While the VBI team studies how the immune system might better identify these spike proteins, researchers at HMS are studying how to make it harder for the proteins to escape from the immune system.

Duane R. Wesemann, an immunologist at Brigham and Women’s Hospital and professor at Harvard Medical School, is leading this research. In September, his group received one of just three NIAID grants issued to search for a pan-coronavirus vaccine.

Wesemann’s team is interested in the maximal immune response that a vaccine could muster to protect against multiple strains of Covid-19 and potentially even multiple coronaviruses — though he notes that its potency against an unknown strain, whose spike proteins have not yet been characterized, would be much lower.

Immune responses are driven by neutralizing antibodies, which can block the entry of a virus into healthy cells. Wesemann’s team is manipulating several variables, including vaccine delivery methods, vaccine dosage, target regions of spike proteins from different variants, and the timing of spike protein delivery, with the aim of making these neutralizing antibodies as strong as possible.

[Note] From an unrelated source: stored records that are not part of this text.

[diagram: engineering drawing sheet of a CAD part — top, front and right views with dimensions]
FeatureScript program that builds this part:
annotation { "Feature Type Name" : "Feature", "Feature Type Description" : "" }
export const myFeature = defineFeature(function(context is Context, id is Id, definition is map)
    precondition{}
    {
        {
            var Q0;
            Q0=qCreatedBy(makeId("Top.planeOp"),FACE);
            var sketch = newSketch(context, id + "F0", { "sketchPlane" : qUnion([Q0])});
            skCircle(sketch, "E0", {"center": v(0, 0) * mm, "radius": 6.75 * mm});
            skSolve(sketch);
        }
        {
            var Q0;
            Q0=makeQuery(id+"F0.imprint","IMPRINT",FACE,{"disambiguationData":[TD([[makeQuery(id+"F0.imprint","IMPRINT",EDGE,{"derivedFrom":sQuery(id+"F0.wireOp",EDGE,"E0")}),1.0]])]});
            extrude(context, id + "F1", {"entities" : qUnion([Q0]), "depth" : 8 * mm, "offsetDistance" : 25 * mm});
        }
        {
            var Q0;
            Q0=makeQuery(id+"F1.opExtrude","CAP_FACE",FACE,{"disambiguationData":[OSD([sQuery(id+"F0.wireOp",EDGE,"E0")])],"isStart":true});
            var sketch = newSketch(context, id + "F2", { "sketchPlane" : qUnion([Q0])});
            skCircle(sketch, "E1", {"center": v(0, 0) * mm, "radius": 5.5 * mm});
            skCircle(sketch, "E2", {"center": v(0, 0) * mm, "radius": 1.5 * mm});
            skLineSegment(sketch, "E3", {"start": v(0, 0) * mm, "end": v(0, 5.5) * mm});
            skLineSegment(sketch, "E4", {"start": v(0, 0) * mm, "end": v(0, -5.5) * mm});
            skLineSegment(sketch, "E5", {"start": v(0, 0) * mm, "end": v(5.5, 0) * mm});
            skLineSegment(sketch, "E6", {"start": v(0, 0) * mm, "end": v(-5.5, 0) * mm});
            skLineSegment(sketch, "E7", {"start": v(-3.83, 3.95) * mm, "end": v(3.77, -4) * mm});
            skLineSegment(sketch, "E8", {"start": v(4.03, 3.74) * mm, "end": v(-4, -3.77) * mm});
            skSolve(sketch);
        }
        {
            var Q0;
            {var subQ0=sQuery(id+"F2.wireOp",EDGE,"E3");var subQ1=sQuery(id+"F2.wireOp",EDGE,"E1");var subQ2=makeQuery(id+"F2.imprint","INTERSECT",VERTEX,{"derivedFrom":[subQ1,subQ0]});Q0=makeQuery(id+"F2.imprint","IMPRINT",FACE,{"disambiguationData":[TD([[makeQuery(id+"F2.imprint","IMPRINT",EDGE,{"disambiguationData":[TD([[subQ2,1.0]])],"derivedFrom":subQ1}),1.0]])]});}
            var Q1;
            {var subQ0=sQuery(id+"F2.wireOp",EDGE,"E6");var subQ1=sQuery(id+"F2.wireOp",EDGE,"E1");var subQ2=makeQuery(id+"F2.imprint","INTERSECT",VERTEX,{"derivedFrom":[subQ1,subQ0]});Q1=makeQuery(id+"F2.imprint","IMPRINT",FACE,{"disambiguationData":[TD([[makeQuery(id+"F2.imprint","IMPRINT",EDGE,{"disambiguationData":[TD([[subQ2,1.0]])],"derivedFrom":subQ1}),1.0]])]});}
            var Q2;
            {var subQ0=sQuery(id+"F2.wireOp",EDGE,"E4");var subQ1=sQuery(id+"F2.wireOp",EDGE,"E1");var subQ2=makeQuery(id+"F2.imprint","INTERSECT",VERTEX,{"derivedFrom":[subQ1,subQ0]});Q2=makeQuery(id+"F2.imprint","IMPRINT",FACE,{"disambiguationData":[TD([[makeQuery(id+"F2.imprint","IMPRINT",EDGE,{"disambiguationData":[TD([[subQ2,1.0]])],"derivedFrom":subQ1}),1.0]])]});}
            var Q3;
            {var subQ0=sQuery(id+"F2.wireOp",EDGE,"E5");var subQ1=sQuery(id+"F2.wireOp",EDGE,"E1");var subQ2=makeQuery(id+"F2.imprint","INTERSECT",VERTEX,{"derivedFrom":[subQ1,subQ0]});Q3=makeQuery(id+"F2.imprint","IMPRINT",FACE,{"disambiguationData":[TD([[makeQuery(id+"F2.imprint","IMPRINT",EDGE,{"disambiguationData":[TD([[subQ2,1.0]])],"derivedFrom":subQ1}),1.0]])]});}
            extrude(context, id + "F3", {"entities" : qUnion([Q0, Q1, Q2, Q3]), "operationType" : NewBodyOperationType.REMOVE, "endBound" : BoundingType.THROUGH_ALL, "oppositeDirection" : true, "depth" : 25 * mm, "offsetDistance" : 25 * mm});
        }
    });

Early results from both VBI and HMS are promising, suggesting that it is possible to optimize the immune system to recognize multiple variants. But only time will tell if a pan-coronavirus vaccine can prevent the next pandemic.

“You don’t want to over-promise when you have pretty early stage clinical development ongoing,” says Nicole E. Anderson, the Director of Corporate Communications & Investor Relations at VBI. “It’s encouraging, but it’s also early days, and we have to see it bear out in the clinic and see it put into humans, hopefully in the middle of this year.”

The approaches to developing a pan-coronavirus vaccine are just as diverse as the viruses they are targeting — and the process has revealed many gaps in our fundamental understanding of the immune system.

“We’re not quite masters of understanding our own immune system in terms of predicting what happens with a vaccine or how to make a proper response to a pathogen,” Wesemann says. “So is it possible to make a universal HIV vaccine or universal flu vaccine? Is it possible to make a pan-coronavirus vaccine that really is highly potent? We don’t know.”